Extracted records
# # # # #
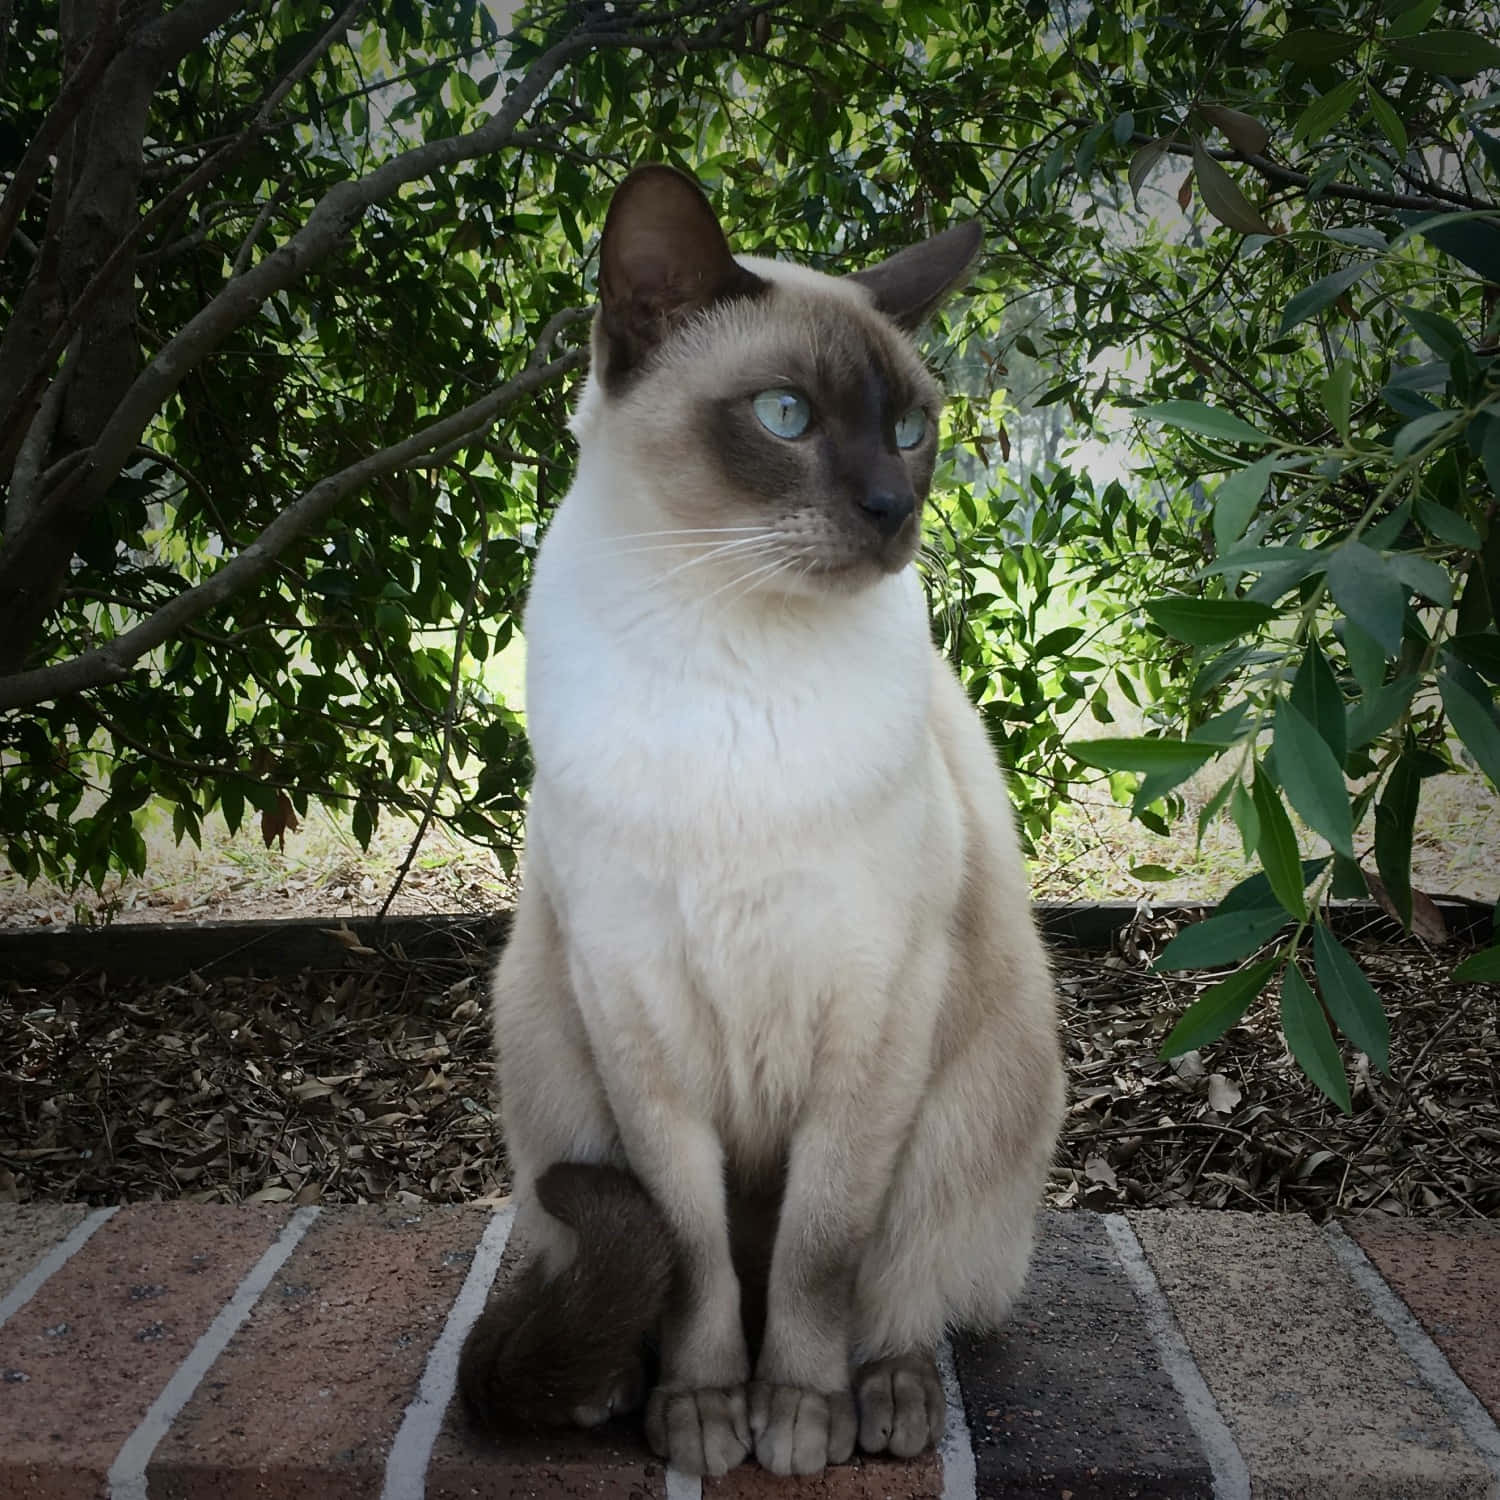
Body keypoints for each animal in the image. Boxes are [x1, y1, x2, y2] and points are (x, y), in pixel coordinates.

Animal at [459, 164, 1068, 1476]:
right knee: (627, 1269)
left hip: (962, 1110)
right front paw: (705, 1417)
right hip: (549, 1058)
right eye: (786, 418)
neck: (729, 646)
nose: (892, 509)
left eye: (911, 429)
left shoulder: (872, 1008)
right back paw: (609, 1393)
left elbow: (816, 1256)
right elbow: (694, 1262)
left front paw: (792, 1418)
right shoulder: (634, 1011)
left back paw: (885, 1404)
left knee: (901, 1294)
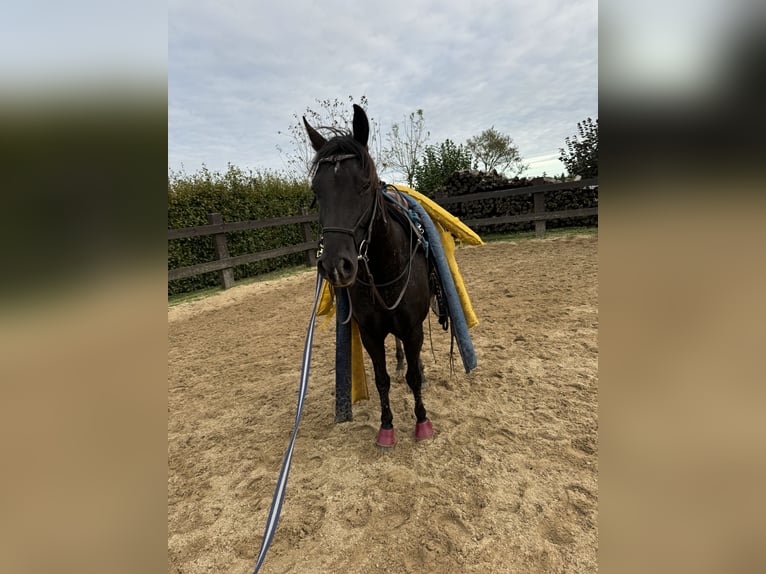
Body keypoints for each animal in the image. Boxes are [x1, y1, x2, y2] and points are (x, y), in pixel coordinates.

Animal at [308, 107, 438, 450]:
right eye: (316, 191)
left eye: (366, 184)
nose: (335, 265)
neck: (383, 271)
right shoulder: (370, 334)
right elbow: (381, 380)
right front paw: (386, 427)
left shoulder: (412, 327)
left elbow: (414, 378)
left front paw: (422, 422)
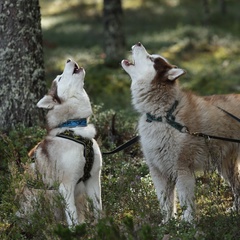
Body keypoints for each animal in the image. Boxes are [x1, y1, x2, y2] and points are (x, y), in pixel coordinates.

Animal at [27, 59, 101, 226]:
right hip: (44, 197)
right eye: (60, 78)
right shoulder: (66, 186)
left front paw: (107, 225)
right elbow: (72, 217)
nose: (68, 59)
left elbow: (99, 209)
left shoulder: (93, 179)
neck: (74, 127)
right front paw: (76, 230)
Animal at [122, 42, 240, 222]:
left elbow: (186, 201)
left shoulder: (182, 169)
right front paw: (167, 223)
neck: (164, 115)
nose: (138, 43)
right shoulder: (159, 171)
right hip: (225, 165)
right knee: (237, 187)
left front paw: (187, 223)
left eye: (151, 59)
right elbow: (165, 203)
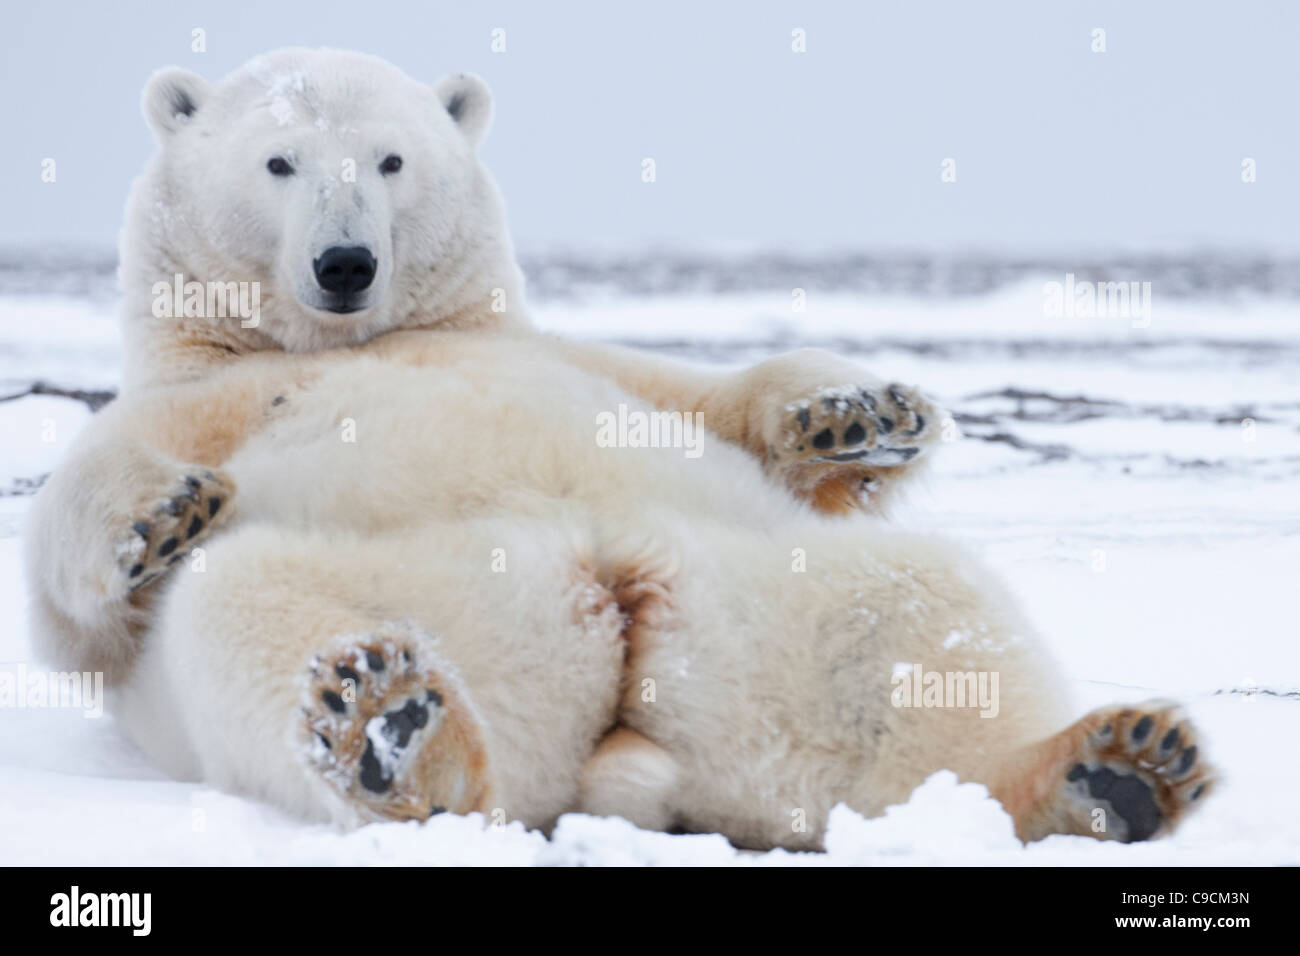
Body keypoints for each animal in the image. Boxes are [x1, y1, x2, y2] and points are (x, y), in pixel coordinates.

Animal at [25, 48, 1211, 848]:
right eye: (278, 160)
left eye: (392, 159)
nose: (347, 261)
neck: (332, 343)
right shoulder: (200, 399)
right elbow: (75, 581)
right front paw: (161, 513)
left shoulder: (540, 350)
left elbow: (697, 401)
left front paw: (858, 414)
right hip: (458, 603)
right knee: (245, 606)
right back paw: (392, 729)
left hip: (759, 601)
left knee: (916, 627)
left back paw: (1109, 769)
# # # # #
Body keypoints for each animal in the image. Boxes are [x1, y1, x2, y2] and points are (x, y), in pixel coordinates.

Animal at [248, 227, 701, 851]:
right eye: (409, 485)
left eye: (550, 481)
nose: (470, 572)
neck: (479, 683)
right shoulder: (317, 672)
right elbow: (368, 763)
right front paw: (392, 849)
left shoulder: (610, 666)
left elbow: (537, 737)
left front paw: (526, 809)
# # # # #
* What you will do *
Once the line with "left eye: (911, 429)" is found above, print it and every line after it through the line with "nose: (68, 59)", exactly. Pictures stay out.

* Answer space *
left eye: (911, 429)
left shoulder: (872, 1008)
right back paw: (609, 1393)
left elbow: (816, 1256)
right elbow: (694, 1262)
left front paw: (792, 1418)
right shoulder: (634, 1011)
left back paw: (885, 1404)
left knee: (901, 1294)
Body keypoints for each animal in the image. Boxes are [x1, y1, x2, y2] and points are (x, y), in pixel coordinates.

Animal at [308, 107, 438, 450]:
right eye: (316, 191)
left eye: (366, 184)
nose: (335, 265)
neck: (383, 271)
right shoulder: (370, 334)
right elbow: (381, 380)
right front paw: (386, 427)
left shoulder: (412, 327)
left elbow: (414, 378)
left front paw: (422, 422)
Body keypoints for each animal in the image. Boxes are [x1, y1, x2, y2] and points are (x, y), in pixel coordinates.

Animal at [27, 59, 101, 226]:
right hip: (44, 197)
right eye: (60, 78)
right shoulder: (66, 186)
left front paw: (107, 225)
right elbow: (72, 217)
nose: (68, 59)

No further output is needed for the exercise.